[Work task] Can you render every line of text in these entries as a numbered list, skipping the blank lines and leaving the pictures out?
──────
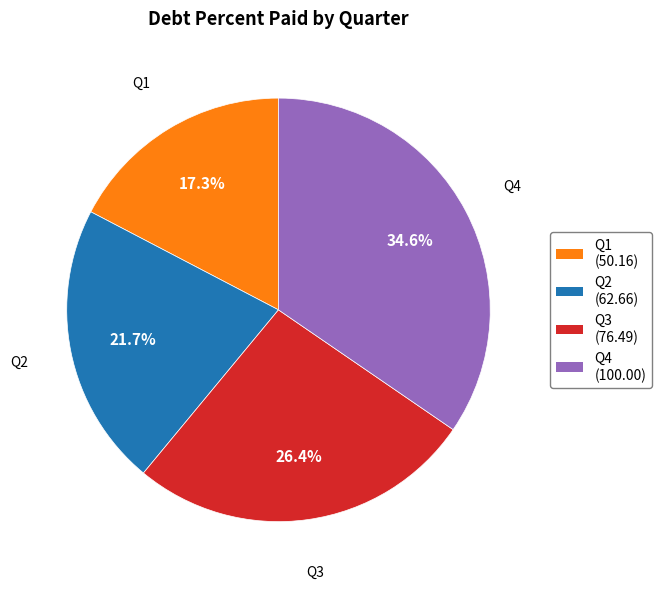

To the nearest percent, what is the difference between the largest and smallest slice percentages?

17%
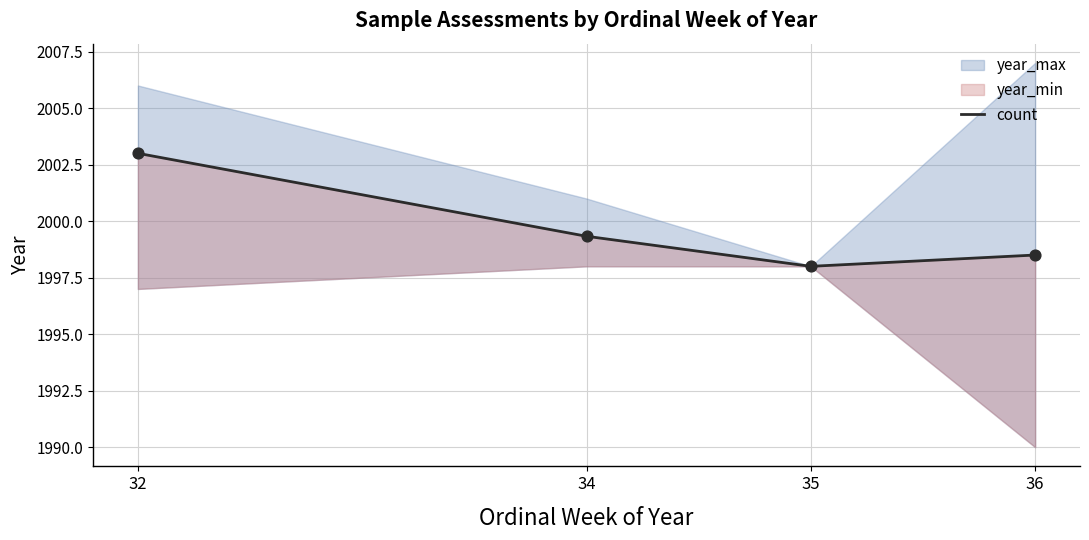

What is the change in value from 32 to 34?

-3.7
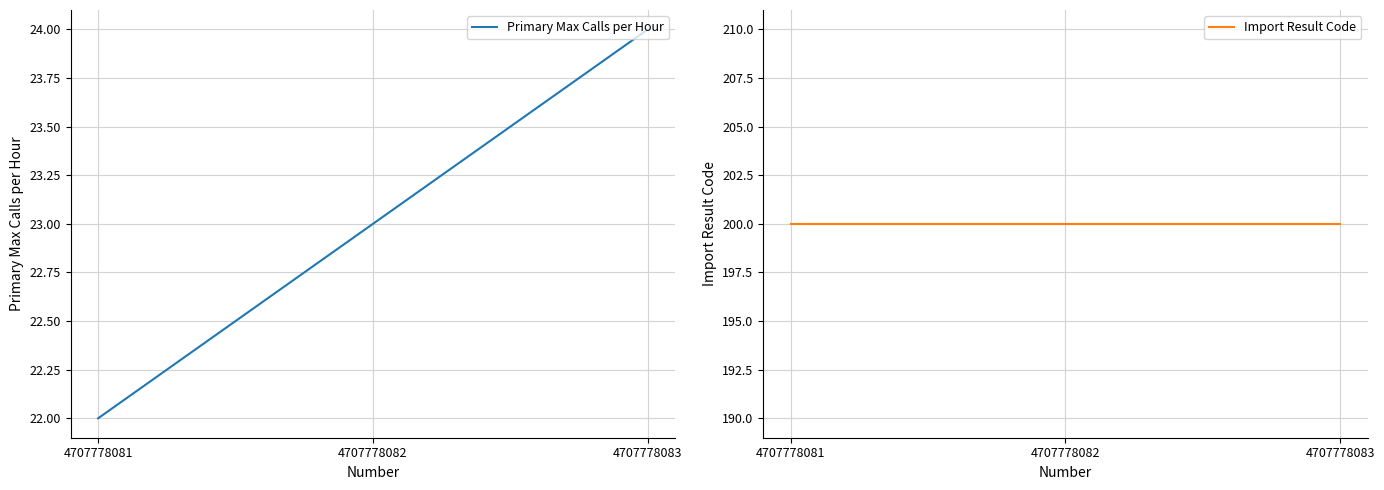

Is the value of Primary Max Calls per Hour at 4707778082 greater than the value of Import Result Code at 4707778083?

No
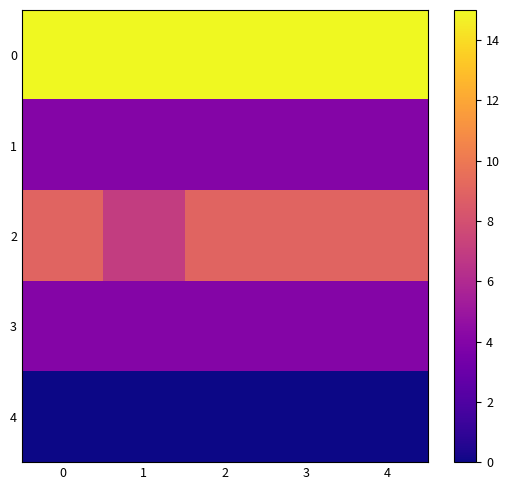

Which series has the widest spread of values?

2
──────
[Result of this task]
1. To the nearest percent, what is the difference between the largest and smallest slice percentages?
2. 17%
3. What is the change in value from 32 to 34?
4. -3.7
5. Is the value of Primary Max Calls per Hour at 4707778082 greater than the value of Import Result Code at 4707778083?
6. No
7. Which series has the widest spread of values?
8. 2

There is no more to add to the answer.